Task statement - Locate, in the data below, the line that contains "mélangent et dans" and the line that contains "et ce, sans"; reproduce exactly those two lines and every line between them, nothing more.

Data under study -
******************************
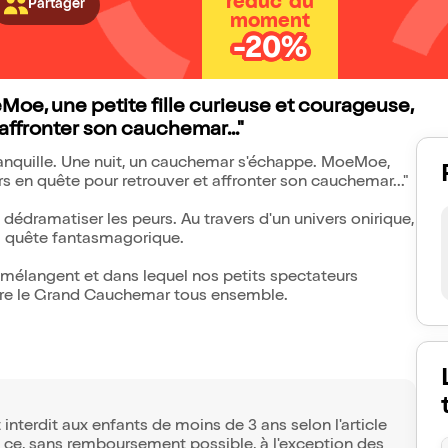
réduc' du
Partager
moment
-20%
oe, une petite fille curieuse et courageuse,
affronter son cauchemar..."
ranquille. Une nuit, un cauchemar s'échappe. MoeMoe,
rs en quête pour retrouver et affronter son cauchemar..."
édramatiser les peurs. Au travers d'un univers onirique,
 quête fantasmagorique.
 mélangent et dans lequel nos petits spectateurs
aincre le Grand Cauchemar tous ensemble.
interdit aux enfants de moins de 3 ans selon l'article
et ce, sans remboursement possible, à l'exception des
******************************
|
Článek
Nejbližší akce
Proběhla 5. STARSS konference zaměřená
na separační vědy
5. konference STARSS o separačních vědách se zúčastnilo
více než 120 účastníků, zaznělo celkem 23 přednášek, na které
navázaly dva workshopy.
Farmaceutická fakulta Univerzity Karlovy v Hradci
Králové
******************************
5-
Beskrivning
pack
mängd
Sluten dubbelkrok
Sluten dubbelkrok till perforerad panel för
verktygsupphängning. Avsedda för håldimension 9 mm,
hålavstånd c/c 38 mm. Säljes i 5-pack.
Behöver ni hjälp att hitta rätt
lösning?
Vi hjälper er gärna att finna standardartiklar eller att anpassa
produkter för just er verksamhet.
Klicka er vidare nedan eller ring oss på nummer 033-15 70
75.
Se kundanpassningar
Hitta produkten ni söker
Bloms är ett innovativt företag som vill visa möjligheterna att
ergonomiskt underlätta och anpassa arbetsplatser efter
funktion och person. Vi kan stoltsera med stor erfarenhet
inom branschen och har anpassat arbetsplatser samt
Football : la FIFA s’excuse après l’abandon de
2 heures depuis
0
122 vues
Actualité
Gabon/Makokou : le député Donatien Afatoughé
******************************
Solution to this task -
 mélangent et dans lequel nos petits spectateurs
aincre le Grand Cauchemar tous ensemble.
interdit aux enfants de moins de 3 ans selon l'article
et ce, sans remboursement possible, à l'exception des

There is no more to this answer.